Ren bent over him, brushed his hair back from his forehead. “Go to sleep, Jimmy,” she said. “We love you.”

Cobb House
Morning

Toby dreams that she’s in her little single bed, at home. Her stuffed lion is on the pillow beside her, and her big shaggy bear that plays a tune. Her antique piggy bank is on her desk, and the tablet she uses for her homework, and her felt-tip crayons, and her daisy-skinned cellphone. From the kitchen comes the sound of her mother’s voice, calling; her father, answering; the smell of eggs frying.

Inside this dream, she’s dreaming of animals. One is a pig, though six-legged; another is cat-like, with compound eyes like a fly. There’s a bear as well, but it has hooves. These animals are neither hostile nor friendly. Now the city outside is on fire, she can smell it; fear fills the air.
Gone, gone
, says a voice, like a bell tolling. One by one the animals come towards her and begin to lick her with their warm, raspy tongues.

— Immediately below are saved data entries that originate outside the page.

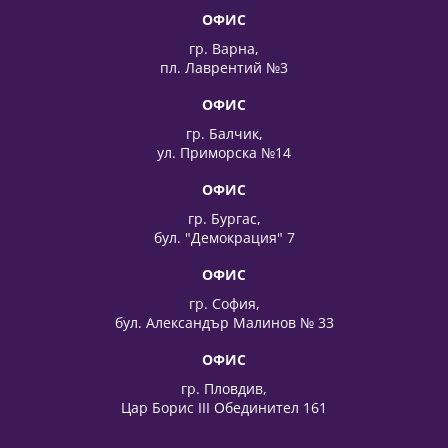
ОФИС
гр. Варна,
пл. Лаврентий №3
ОФИС
гр. Балчик,
ул. Приморска №14
ОФИС
гр. Бургас,
бул. "Демокрация" 7
ОФИС
гр. София,
бул. Александър Малинов № 33
ОФИС
гр. Пловдив,
Цар Борис III Обединител 161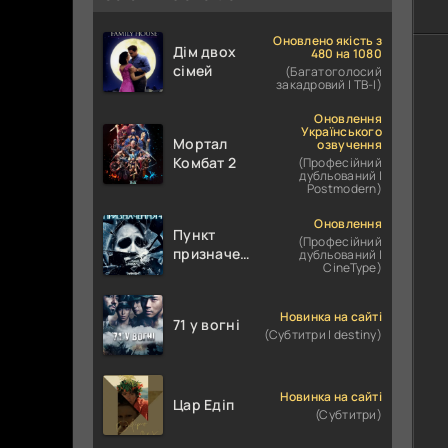
Оновлено якість з
Дім двох
480 на 1080
сімей
(Багатоголосий
закадровий | ТВ-І)
Оновлення
Українського
Мортал
озвучення
Комбат 2
(Професійний
дубльований |
Postmodern)
Оновлення
Пункт
(Професійний
призначення
дубльований |
CineType)
4
Новинка на сайті
71 у вогні
(Субтитри | destiny)
Новинка на сайті
Цар Едіп
(Субтитри)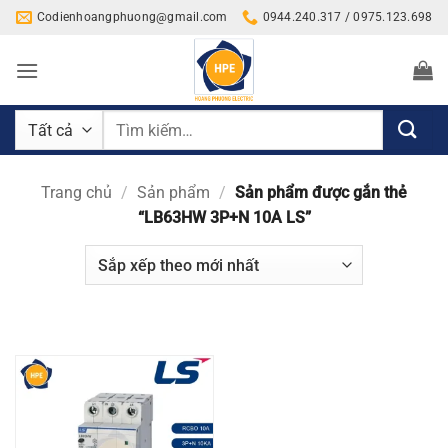
Bỏ
Codienhoangphuong@gmail.com
0944.240.317 / 0975.123.698
qua
nội
dung
Tìm
kiếm:
Trang chủ
/
Sản phẩm
/
Sản phẩm được gắn thẻ
“LB63HW 3P+N 10A LS”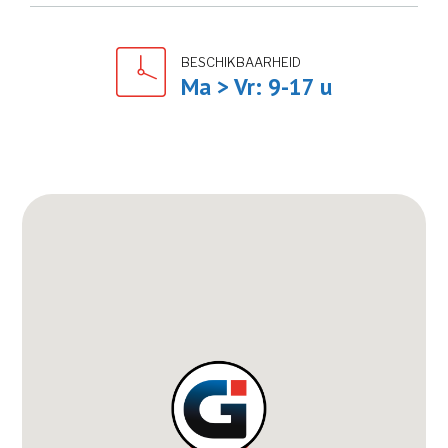
BESCHIKBAARHEID
Ma > Vr: 9-17 u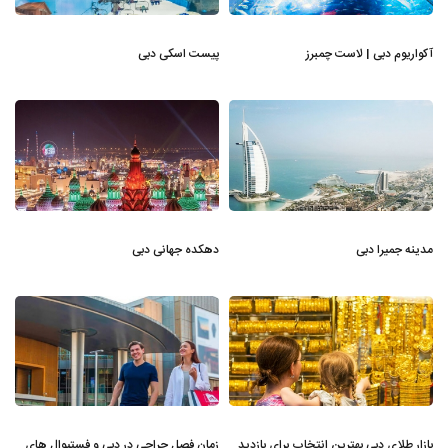
آکواریوم دبی | لاست چمبرز
پیست اسکی دبی
مدینه جمیرا دبی
دهکده جهانی دبی
بازار طلای دبی بهترین انتخاب برای بازدید
زمان فصل حراجی در دبی و فستیوال های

At the edge of sleep, she gropes towards the retreating dream: the burning city, the messengers sent to warn her. That the world has been changed utterly; that the familiar is long dead; that everything she used to love has been swept away.

As Adam One used to say,
The fate of Sodom is fast approaching. Suppress regret. Avoid the pillar of salt. Don’t look back
.

She wakes to find a Mo’Hair licking her leg: a red-head, its long human hair braided into pigtails, each with a string bow: some sentimentalist among the MaddAddamites has been at work. It must have got out of the pen where they’re keeping them.

“Move it,” she says to it, shoving it gently with her foot. It gives her
a look of addled reproach – they’re none too bright, the Mo’Hairs – and clatters out through the doorway. We could use some doors around here, she thinks.

The morning light is filtering in through the piece of cloth that’s been hung over the window in a futile attempt to keep out the mosquitoes. If only they could find some screens! But they’d have to install window frames because the cobb house wasn’t built to be lived in: it had been a parkette staging pavilion for fairs and parties, and they’re squatting in it now because it’s safe. It’s away from the urban rubble – the deserted streets and random electrical fires and the buried rivers that are welling up now that the pumps have failed. No collapsing building can fall down on it, and as it’s only one storey high, it’s unlikely to fall down on itself.